Latem 2021 roku DeMar DeRozan odchodził z San Antonio Spurs i jedną nogą był już zawodnikiem Los Angeles Lakers. Do podpisania kontraktu jednak nie doszło, bo kalifornijski zespół zdecydował się na transfer po Russella Westbrooka.
Wszystko było już niemal dopięte. DeMar DeRozan miał latem 2021 roku wrócić w rodzinne strony i zagrać dla Los Angeles Lakers. Obrońca wrócił do tej sytuacji w podcaście JJ Redicka i oznajmił, że jego przenosiny do Miasta Aniołów były już tak naprawdę ustalone. – Wyjechałem wtedy do Meksyku na parę dni, żeby odpocząć. A po powrocie miałem od razu podpisać kontrakt z Lakers – zdradził.

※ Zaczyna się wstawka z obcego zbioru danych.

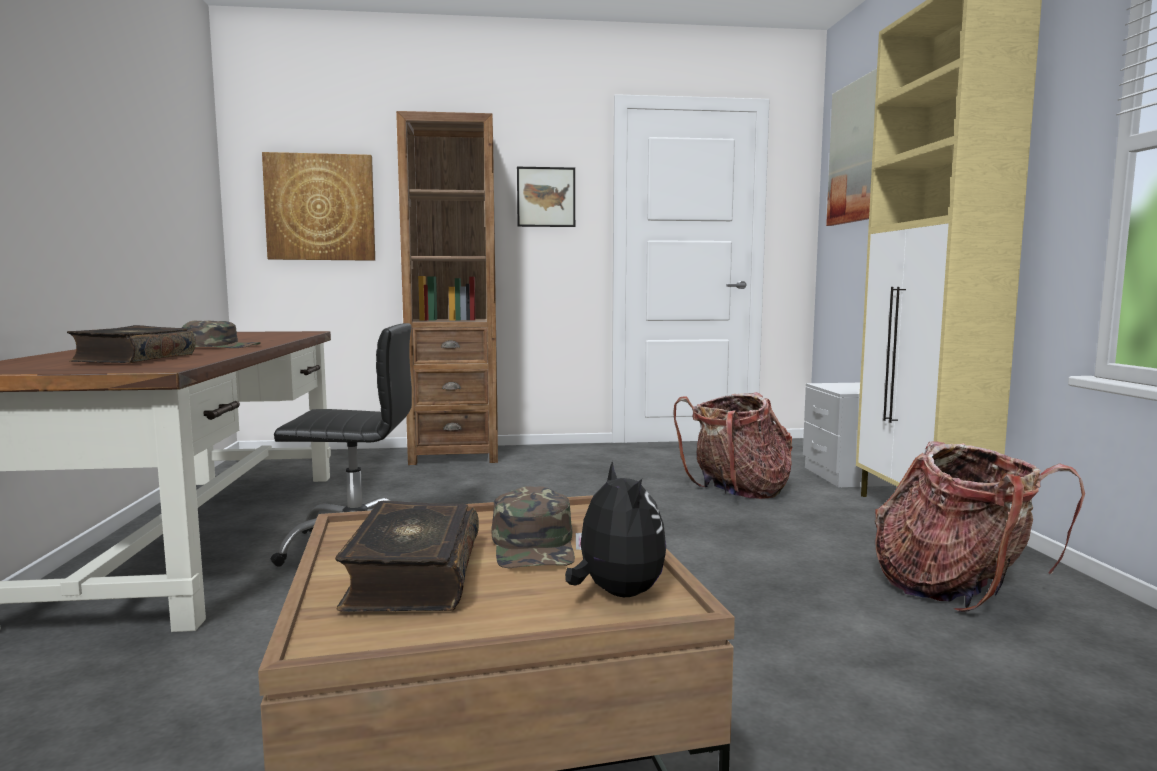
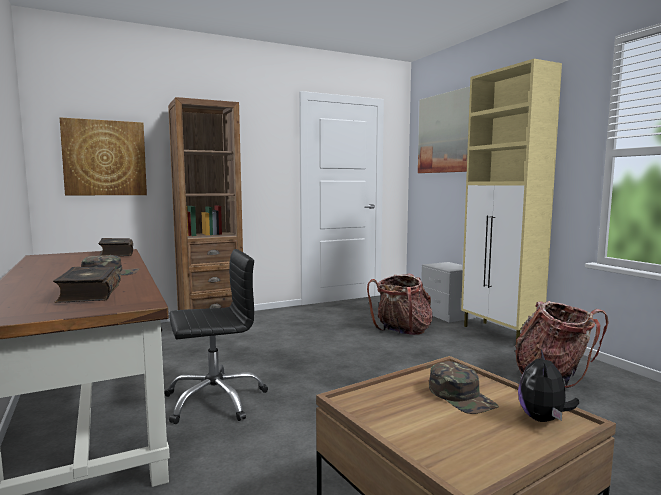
camera: 20 degrees left, 0 degrees up
(412, 576) = (434, 428): book -> book (116, 254)
(546, 197) = (259, 153): picture -> none
(615, 593) = (543, 419): plush toy -> plush toy turned 120 degrees counterclockwise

O tym, że to się jednak nie uda, poinformował go… Kyle Lowry. – Któregoś ranka w Meksyku dzwoni do mnie Kyle Lowry i mówi, że Lakers właśnie ściągnęli Westbrooka. A potem pyta, o co tutaj chodzi, bo przecież byłem już dogadany z Lakers – zdradził DeRozan. Dla 32-latka powrót do rodzinnego Los Angeles był tamtego lata jedyną opcją. Nic innego nie brał wtedy pod uwagę.
Ostatecznie pomocną dłoń wyciągnęli do niego Chicago Bulls, oferując mu 3-letni kontrakt o wartości 80 milionów dolarów. DeRozan żałować więc nie może, tym bardziej że pomimo głosów ekspertów, którzy określili jego umowę jedną z najgorszych, jakie zostały podpisane latem 2021 roku, w poprzednim sezonie NBA wypadł znakomicie, notując średnio 28 punktów na mecz.